═══ Study material ═══

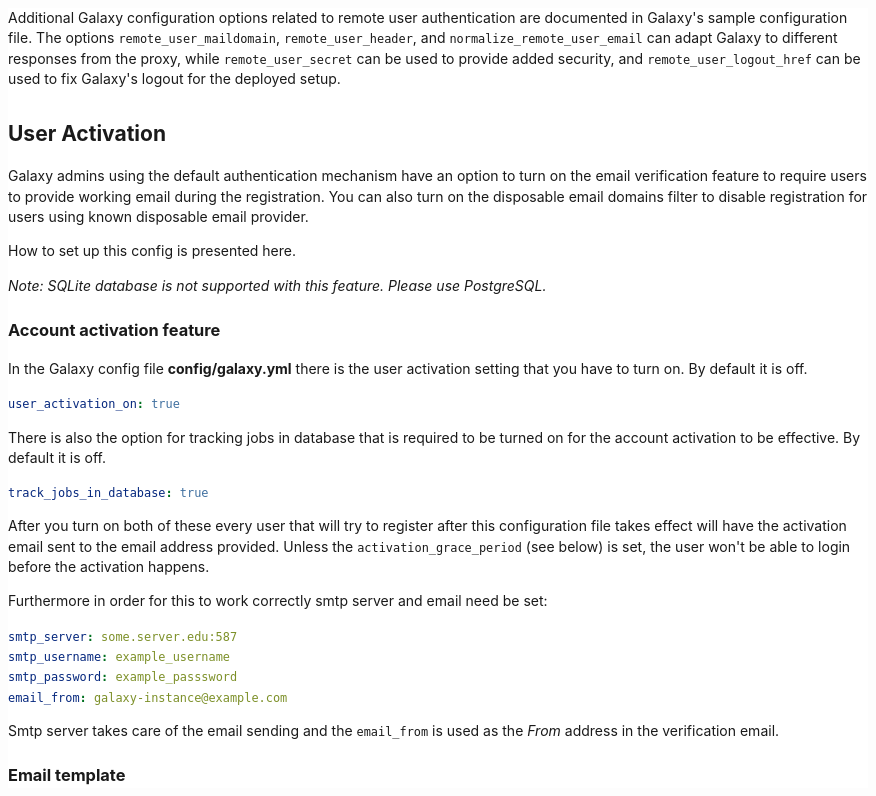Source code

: Additional Galaxy configuration options related to remote user authentication are documented in Galaxy's sample
configuration file. The options ``remote_user_maildomain``, ``remote_user_header``, and ``normalize_remote_user_email`` can
adapt Galaxy to different responses from the proxy, while ``remote_user_secret`` can be used to provide added
security, and ``remote_user_logout_href`` can be used to fix Galaxy's logout for the deployed setup.

## User Activation

Galaxy admins using the default authentication mechanism have an option to turn on the email verification feature
to require users to provide working email during the registration. You can also turn on the disposable email domains
filter to disable registration for users using known disposable email provider.

How to set up this config is presented here.

*Note: SQLite database is not supported with this feature. Please use PostgreSQL.*

### Account activation feature

In the Galaxy config file **config/galaxy.yml** there is the user activation setting that you have to turn on. By default it is off.

```yaml
user_activation_on: true
```


There is also the option for tracking jobs in database that is required to be turned on for the account activation to be effective. By default it is off.

```yaml
track_jobs_in_database: true
```


After you turn on both of these every user that will try to register after this configuration file takes effect will have the activation email sent to the email address provided. Unless the `activation_grace_period` (see below) is set, the user won't be able to login before the activation happens.

Furthermore in order for this to work correctly smtp server and email need be set:

```yaml
smtp_server: some.server.edu:587
smtp_username: example_username
smtp_password: example_passsword
email_from: galaxy-instance@example.com
```

Smtp server takes care of the email sending and the `email_from` is used as the *From* address in the verification email.

### Email template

═══

## Directions
Repeat, exactly and in full, all the material above except its pictures.

## Your response
Source code

: Additional Galaxy configuration options related to remote user authentication are documented in Galaxy's sample
configuration file. The options ``remote_user_maildomain``, ``remote_user_header``, and ``normalize_remote_user_email`` can
adapt Galaxy to different responses from the proxy, while ``remote_user_secret`` can be used to provide added
security, and ``remote_user_logout_href`` can be used to fix Galaxy's logout for the deployed setup.

## User Activation

Galaxy admins using the default authentication mechanism have an option to turn on the email verification feature
to require users to provide working email during the registration. You can also turn on the disposable email domains
filter to disable registration for users using known disposable email provider.

How to set up this config is presented here.

*Note: SQLite database is not supported with this feature. Please use PostgreSQL.*

### Account activation feature

In the Galaxy config file **config/galaxy.yml** there is the user activation setting that you have to turn on. By default it is off.

```yaml
user_activation_on: true
```


There is also the option for tracking jobs in database that is required to be turned on for the account activation to be effective. By default it is off.

```yaml
track_jobs_in_database: true
```


After you turn on both of these every user that will try to register after this configuration file takes effect will have the activation email sent to the email address provided. Unless the `activation_grace_period` (see below) is set, the user won't be able to login before the activation happens.

Furthermore in order for this to work correctly smtp server and email need be set:

```yaml
smtp_server: some.server.edu:587
smtp_username: example_username
smtp_password: example_passsword
email_from: galaxy-instance@example.com
```

Smtp server takes care of the email sending and the `email_from` is used as the *From* address in the verification email.

### Email template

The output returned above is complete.